▶ _Text under study_:

Makes sense, thank you

kecheung commented 1 year ago

@bradleyjamrozik In DefaultSource.scala, we explicitly define the "cdm" catalog and expect a CDMCatalog to be returned. Instead UnityCatalogV2Proxy is being returned instead.

It still works if we use a cluster without Unity.

This previous mention that it works leads me to believe the issue is due to how your platform is configured, which I do not have any insight. As mentioned in #118, this connector was originally built with Azure Synapse in mind.

JulesHuisman commented 1 year ago

@bradleyjamrozik In DefaultSource.scala, we explicitly define the "cdm" catalog and expect a CDMCatalog to be returned. Instead UnityCatalogV2Proxy is being returned instead.

It still works if we use a cluster without Unity.

This previous mention that it works leads me to believe the issue is due to how your platform is configured, which I do not have any insight. As mentioned in #118, this connector was originally built with Azure Synapse in mind.

Do you think this is a difficult fix, if we took the open source route?

BenSchaedle commented 10 months ago

Hi all,

any chance to get an update on this topic?

zpo commented 7 months ago

Same problem here. It would be awesome thing to make it run on Databrciks.

JulesHuisman commented 7 months ago

We built this package to make it work better with Databricks, it is not finished yet. But it might help: https://github.com/quantile-development/pyspark-cdm

carlo-quinonez commented 4 months ago

there's a PR with documentation changes that make this issue, and the work around, clear.

▶ _Records shown_:
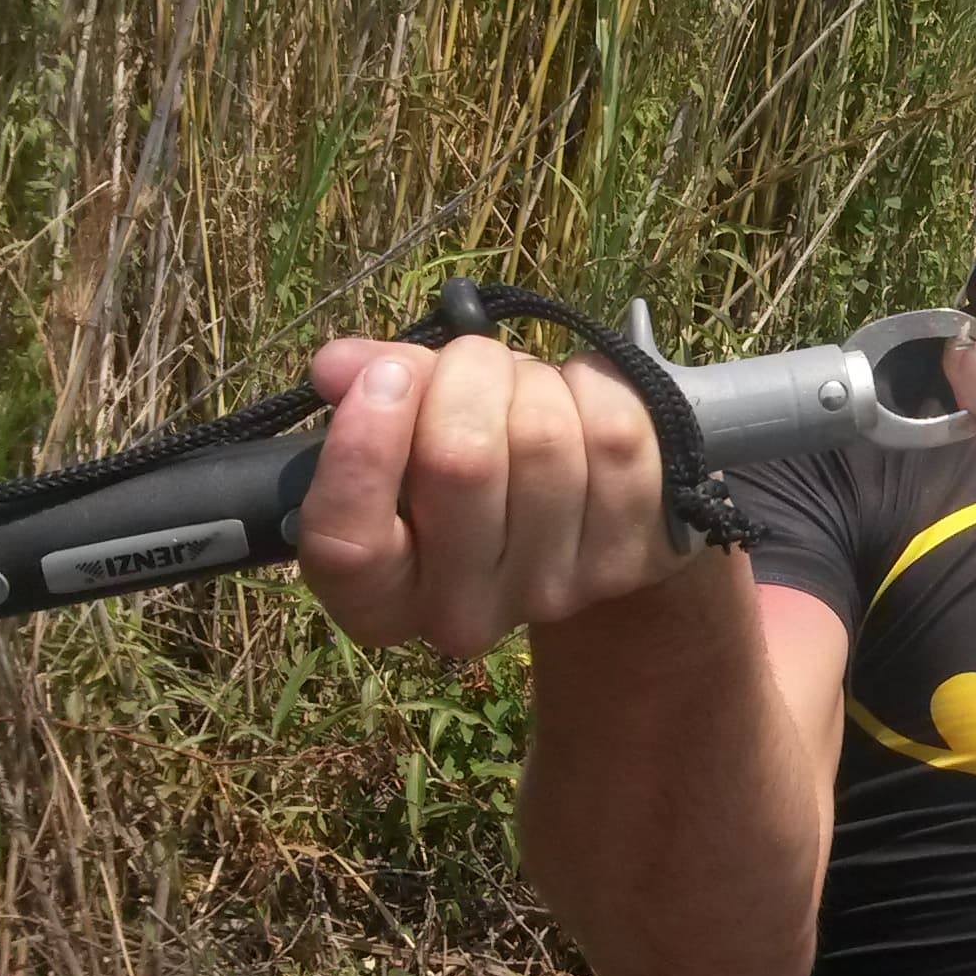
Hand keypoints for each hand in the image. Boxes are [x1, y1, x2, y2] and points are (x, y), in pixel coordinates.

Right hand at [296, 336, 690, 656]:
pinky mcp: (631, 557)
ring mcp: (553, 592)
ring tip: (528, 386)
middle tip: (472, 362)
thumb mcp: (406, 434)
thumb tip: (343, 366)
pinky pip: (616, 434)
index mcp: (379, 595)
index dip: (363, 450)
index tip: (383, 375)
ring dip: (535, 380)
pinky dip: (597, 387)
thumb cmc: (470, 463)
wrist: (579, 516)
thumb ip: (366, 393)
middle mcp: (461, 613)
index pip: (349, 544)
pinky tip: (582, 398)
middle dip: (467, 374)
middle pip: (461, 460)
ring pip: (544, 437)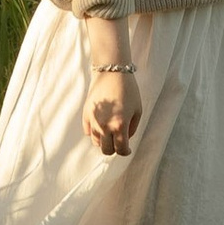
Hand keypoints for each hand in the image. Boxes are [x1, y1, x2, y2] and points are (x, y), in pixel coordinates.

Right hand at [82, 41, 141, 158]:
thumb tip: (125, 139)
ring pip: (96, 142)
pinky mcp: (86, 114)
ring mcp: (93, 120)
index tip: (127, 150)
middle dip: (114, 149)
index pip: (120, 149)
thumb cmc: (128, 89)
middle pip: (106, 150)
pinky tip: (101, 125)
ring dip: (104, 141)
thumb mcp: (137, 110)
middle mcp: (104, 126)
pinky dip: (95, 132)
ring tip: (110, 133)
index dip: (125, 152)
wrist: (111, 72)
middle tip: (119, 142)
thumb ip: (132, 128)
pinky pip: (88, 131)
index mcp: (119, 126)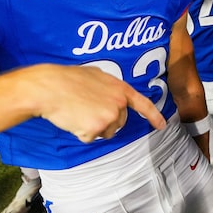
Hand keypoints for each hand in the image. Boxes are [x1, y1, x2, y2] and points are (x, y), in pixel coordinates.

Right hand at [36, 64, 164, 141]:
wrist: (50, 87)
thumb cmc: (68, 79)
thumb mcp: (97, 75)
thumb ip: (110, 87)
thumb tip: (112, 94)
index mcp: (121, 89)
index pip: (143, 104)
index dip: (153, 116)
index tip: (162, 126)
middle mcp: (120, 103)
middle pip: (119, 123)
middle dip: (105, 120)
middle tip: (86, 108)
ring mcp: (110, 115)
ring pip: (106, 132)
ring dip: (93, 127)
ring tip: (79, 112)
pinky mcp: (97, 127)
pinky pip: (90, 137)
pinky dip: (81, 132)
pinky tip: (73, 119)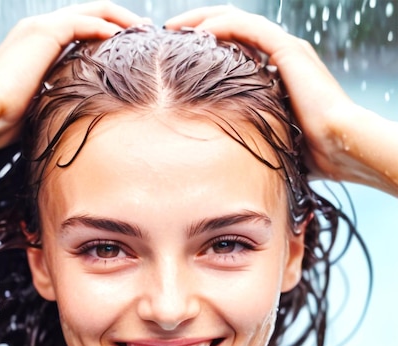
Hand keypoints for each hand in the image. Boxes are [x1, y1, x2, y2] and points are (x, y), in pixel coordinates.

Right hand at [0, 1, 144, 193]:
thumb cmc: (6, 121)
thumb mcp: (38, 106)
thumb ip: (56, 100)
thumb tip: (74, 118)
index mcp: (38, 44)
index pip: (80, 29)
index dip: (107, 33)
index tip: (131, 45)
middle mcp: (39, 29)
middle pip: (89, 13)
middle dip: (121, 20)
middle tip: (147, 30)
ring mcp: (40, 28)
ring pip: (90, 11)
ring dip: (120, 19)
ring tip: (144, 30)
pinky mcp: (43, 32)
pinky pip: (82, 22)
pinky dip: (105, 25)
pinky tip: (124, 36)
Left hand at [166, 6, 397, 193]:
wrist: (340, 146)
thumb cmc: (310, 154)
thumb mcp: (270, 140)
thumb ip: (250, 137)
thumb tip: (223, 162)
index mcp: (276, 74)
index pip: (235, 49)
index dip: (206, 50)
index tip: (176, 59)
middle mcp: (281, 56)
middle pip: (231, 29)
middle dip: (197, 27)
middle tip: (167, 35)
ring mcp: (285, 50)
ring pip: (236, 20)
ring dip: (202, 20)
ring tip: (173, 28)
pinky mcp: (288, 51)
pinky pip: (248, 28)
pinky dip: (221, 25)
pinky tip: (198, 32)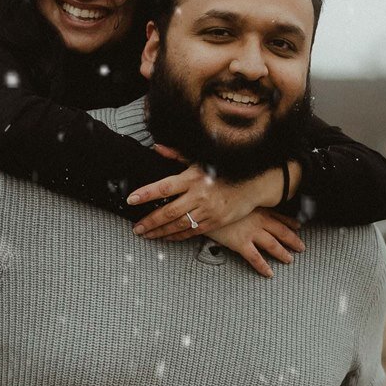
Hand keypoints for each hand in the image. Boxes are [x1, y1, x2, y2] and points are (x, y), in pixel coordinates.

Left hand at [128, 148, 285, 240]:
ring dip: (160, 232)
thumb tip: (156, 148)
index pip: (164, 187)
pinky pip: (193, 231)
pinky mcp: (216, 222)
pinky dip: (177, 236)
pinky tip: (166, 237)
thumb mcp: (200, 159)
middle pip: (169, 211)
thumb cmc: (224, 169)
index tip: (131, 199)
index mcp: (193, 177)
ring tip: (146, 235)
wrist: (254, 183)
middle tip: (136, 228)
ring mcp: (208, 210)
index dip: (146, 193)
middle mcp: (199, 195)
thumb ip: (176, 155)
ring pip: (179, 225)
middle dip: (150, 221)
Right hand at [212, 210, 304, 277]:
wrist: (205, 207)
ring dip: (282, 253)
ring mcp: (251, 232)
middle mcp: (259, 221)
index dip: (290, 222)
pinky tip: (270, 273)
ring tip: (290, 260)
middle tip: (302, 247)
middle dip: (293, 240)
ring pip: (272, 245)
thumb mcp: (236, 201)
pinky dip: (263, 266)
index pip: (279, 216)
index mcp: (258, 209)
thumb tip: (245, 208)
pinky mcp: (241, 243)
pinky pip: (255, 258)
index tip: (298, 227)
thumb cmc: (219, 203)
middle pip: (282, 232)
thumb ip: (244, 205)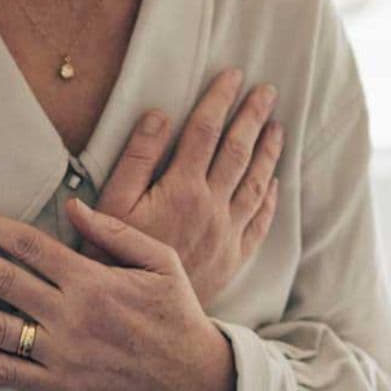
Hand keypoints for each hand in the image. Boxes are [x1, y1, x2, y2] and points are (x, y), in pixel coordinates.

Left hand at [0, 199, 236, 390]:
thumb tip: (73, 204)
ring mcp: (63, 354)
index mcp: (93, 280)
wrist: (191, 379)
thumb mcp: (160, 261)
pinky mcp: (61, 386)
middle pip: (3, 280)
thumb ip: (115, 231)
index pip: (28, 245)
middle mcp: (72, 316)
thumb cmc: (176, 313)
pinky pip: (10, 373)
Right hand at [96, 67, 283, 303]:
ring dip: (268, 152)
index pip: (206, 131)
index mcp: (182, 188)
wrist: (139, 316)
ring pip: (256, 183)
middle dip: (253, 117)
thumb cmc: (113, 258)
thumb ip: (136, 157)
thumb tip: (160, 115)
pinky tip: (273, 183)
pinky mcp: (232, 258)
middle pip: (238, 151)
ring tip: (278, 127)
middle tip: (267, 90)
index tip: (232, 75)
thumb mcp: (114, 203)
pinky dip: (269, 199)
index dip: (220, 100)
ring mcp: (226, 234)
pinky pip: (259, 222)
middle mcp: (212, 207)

▶ _What this task involves_:
Answer these questions from the forum thread:
(a) What is returned in place of the expected CDMCatalog?
(b) With which platform in mind was the connector originally built?
(c) According to the final comment, what does the PR contain?

▶ _Output for this exercise_:
(a) UnityCatalogV2Proxy
(b) Azure Synapse
(c) Documentation changes that make the issue and the workaround clear